Я и не заметил, как процитировал бельгийку, говорившую совсем о другом. Но Гизель об этом не знала.
– Кстати, как там мой друг поживает? – без всякого перехода и как ни в чем не бывало поинтересовалась она. По-хорошему, мне бы следовало уйти, но ее друг… Не всегда удается проявить надлежащую гордость.
Отец приехал перед самым моим отъездом, можно сказать – к прощальному ужину. Он тоже изменился, но, в отличие от матери, не в лучшую сторону, выглядел измотанным и опустошенным. За столом рассказывал о заводе и непроходимой тупости русских рабочих. Его возмущение было неподдельным.
– Это просто звери какие-то. Я не могу понять, как им удалось осуществить с подобными кадрами их хваленую индустриализацию, построить заводы и гидроэлектростанции. Ты представляешь, дорогая, – раньше он никогда не употреблял подобных слов, – по документам они числятся квалифицированными специалистами, а их приходится обучать простейшим операциям. Полный идиотизм. Теперь я понимаю, что русский социализм не более чем блеф. Такой же, как их непобедимая Красная Армия. Их Сталин опять всех надул.
– Может, это саботаж? – предположила мать. Я промолчал, а отец не ответил. Когда мы перешли к десерту, он попытался поговорить со мной о России, однако разговора не вышло, слишком далеки были его вопросы от того, с чем мне приходилось иметь дело на практике. Затем, расспросив Юльхен о школьных успехах и пожурив за пренебрежение классическими языками, отец высказал новую идею, а именно – не взять ли нам восточную работницу в качестве прислуги. Как инженер, работающий на оборону, он может на это претендовать. Я уткнулся глазами в тарелку.

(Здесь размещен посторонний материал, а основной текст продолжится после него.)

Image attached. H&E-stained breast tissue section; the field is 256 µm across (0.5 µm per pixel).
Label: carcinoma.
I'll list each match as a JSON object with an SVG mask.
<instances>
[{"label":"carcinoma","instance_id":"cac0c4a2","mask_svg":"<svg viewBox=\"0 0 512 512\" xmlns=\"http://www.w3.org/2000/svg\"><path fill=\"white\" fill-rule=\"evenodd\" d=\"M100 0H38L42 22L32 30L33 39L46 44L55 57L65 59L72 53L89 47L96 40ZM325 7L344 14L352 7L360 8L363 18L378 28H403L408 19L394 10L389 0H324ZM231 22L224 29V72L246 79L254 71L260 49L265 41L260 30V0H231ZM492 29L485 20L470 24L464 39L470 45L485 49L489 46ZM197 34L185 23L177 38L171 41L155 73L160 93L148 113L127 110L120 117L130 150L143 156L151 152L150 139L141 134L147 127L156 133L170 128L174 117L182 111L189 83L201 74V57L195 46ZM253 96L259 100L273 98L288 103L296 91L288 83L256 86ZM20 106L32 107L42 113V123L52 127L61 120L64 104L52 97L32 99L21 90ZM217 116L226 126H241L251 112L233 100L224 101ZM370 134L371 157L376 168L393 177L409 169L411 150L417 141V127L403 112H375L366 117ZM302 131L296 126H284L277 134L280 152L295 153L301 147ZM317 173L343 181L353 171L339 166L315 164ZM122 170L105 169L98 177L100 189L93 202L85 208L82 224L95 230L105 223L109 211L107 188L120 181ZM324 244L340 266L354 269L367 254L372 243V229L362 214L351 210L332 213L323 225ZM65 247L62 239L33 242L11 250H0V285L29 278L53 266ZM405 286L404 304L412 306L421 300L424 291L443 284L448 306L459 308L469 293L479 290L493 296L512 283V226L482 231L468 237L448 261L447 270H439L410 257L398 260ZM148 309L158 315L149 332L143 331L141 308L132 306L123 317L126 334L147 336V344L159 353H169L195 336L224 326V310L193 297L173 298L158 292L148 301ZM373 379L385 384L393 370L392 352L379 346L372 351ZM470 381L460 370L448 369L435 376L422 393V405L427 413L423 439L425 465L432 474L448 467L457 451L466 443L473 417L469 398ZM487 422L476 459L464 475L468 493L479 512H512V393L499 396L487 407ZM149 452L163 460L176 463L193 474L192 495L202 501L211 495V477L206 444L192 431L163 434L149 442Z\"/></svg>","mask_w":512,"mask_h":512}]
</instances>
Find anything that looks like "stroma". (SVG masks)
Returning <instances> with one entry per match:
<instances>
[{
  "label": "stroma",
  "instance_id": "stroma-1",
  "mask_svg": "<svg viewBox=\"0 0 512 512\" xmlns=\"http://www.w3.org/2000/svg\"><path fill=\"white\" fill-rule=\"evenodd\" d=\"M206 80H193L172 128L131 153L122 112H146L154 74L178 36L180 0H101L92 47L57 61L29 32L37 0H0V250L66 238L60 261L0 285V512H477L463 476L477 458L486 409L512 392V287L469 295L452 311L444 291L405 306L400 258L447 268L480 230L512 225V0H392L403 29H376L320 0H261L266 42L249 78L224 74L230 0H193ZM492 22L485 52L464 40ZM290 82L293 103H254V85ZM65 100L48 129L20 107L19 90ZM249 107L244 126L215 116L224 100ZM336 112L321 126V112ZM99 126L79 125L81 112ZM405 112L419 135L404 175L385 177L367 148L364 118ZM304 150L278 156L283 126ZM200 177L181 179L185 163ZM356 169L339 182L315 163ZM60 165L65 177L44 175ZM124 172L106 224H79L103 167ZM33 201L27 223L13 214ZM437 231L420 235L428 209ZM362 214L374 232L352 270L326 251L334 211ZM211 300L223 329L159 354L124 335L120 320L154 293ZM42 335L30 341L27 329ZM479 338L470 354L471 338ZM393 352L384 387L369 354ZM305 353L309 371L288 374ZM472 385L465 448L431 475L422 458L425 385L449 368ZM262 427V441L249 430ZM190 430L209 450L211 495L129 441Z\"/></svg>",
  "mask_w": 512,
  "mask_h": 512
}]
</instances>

Созрел, стало быть. А ведь в свое время постеснялся участвовать в ариизации. Впрочем, там речь шла о людях, внешне, да и внутренне таких же, как мы, – ходивших в те же школы, говоривших на том же языке, читавших те же книги, потреблявших те же продукты питания. Матери идея тоже не понравилась. Во всяком случае, она насторожилась.
– Это еще зачем?
– Тебе облегчение и вообще, – ответил отец, несколько смущенно, понимая, куда та клонит. Мать в ответ пожала плечами, видимо рассудив, что отец всё равно пропадает на заводах и работница с Востока не представит серьезной угрозы семейному благополучию.
– Надо подумать.
Ближе к ночи, когда я готовился лечь в кровать, отец вошел ко мне в комнату. Неловко присел на стул у окна. Было видно, ему хочется общаться с сыном, более того, он видит в этом свой долг, и тот факт, что общения не выходит, не на шутку его расстраивает.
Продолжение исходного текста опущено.